An analogy that is both LMFAO hilarious AND absolutely accurate! Post of the day.
it's been working since PHP 5.4
And guess where Red Hat Enterprise Linux stopped. The only things they backport from new versions are the security fixes.
I sense your livelihood might be threatened?
I'm certainly biased because my company (ServerPilot) sells a service for PHP developers using DigitalOcean and other servers, but it does seem like PHP is making great progress in the past few years both in the language and in terms of a strong developer community. We're very glad to see PHP 5.3 EOL'd recently. To encourage adoption of 5.6, we've already packaged and added support for 5.6.
Which is halfway to Java... too bad oracle bought Java. It's really nice for web servers. :P
*end troll*
I code in PHP for my day job. There's almost nothing I can't do in PHP. Millions of people use my PHP code. I also know several other languages, so I have some basis of comparison to say PHP 5.0 kinda sucked as a general purpose programming language, and I can tell you exactly WHY it sucked.
PHP was originally a blog / CMS script written in Perl. It was designed to be a blog, not language for general programming. In fact, it wasn't even supposed to be used by programmers at all. It was designed for webmasters who didn't know Perl and didn't want to learn. Up through version 4, it's roots were painfully obvious.
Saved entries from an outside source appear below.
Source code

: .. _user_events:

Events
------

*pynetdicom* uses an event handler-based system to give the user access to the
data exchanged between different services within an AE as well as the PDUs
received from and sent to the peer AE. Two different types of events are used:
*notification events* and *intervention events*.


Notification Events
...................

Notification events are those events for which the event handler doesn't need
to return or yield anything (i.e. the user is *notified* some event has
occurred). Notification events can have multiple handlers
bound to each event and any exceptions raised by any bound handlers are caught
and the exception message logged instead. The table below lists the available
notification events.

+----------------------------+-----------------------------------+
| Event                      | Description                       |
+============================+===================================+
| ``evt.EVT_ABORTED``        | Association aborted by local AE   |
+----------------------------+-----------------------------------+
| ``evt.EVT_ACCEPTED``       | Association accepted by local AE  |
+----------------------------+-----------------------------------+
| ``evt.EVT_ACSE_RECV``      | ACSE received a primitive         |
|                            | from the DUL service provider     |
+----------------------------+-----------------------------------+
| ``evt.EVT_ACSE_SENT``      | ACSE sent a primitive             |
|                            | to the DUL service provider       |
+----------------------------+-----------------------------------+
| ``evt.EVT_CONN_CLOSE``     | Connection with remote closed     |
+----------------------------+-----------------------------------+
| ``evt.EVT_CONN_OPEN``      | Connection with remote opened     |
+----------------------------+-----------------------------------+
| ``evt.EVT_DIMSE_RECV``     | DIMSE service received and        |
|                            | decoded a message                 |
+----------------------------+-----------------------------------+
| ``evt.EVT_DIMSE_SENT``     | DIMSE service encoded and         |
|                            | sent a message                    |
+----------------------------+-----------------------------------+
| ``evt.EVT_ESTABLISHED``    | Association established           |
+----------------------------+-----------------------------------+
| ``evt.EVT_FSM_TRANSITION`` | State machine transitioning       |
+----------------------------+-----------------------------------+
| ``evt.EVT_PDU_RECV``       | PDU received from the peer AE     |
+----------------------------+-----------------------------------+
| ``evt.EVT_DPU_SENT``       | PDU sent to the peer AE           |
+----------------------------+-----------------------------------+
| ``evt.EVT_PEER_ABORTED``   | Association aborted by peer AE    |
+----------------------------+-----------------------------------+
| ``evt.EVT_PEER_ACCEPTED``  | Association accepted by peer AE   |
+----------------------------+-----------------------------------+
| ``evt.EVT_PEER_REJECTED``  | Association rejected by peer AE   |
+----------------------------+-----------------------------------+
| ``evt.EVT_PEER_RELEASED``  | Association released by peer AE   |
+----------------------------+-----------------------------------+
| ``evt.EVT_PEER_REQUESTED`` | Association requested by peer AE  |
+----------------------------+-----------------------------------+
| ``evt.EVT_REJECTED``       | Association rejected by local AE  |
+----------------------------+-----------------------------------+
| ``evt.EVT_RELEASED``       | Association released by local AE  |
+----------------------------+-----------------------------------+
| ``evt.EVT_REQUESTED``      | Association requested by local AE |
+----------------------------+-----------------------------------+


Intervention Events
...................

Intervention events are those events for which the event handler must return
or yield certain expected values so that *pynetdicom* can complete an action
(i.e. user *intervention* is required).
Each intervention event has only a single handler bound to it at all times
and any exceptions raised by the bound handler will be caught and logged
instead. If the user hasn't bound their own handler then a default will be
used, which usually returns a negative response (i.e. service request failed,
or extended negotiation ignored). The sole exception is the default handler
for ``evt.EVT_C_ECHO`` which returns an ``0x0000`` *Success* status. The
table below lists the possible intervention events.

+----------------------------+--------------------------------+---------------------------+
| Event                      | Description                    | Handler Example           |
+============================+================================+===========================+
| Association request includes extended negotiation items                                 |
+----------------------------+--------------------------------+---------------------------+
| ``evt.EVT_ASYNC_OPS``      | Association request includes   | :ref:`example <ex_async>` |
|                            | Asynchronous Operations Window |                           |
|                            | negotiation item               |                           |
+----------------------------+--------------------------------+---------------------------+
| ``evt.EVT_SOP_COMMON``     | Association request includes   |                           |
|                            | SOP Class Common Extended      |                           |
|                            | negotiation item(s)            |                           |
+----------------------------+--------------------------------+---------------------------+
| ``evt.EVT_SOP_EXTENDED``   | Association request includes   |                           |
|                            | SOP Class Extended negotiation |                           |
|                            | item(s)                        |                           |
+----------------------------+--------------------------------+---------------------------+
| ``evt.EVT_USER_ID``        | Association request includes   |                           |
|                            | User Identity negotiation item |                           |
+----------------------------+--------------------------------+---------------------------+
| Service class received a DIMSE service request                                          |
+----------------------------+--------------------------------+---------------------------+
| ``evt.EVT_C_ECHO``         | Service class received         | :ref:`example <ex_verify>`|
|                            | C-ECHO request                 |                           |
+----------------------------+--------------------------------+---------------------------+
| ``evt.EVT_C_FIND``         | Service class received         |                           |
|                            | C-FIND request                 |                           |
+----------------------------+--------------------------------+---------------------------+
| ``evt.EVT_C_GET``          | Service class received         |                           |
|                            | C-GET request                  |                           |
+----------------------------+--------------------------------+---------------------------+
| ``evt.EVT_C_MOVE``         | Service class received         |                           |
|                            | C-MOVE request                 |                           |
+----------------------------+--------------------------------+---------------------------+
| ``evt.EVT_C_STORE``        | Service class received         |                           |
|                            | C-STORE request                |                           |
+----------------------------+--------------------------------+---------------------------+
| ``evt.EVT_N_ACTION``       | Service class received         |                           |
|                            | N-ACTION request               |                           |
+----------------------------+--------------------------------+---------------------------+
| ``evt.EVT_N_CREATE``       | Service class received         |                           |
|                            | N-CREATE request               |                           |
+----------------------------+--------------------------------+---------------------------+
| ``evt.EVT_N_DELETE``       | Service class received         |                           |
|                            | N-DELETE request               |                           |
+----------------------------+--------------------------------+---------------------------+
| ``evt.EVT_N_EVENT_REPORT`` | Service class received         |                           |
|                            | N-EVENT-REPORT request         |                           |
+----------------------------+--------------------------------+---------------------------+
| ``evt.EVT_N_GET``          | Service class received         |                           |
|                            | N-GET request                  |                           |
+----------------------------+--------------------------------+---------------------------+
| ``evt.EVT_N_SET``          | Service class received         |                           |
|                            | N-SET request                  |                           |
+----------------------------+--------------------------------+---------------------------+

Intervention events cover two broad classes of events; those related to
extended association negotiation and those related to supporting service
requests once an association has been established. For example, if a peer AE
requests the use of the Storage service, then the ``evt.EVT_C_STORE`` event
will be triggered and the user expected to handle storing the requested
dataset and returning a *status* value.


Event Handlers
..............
Lerdorf has said "I know nothing about language design ", and he's right. Fortunately, he hired some people who do have a clue for the 5.4 versions, so it's getting better.
... consider this:
How many people and projects use PHP? How many use another PL? How many fixes and updates would be in line for that other PL if it would have the same userbase. ... When did Ruby finally become UTF8 safe again?
Make it work, then make it beautiful.
If any PL incorporates this philosophy, it's PHP.
And AFAICT they're doing pretty well following it, don't you think?
My 2 cents.
We suffer more in our imagination than in reality. - Seneca
Yeah, how about fixing their busted-ass build engine first, especially for Solaris? So far I have had to patch a shitload of things in the configure and Makefile to get it to build.
They add '**' while meanwhile their product does not even build. The stroke of a pure genius.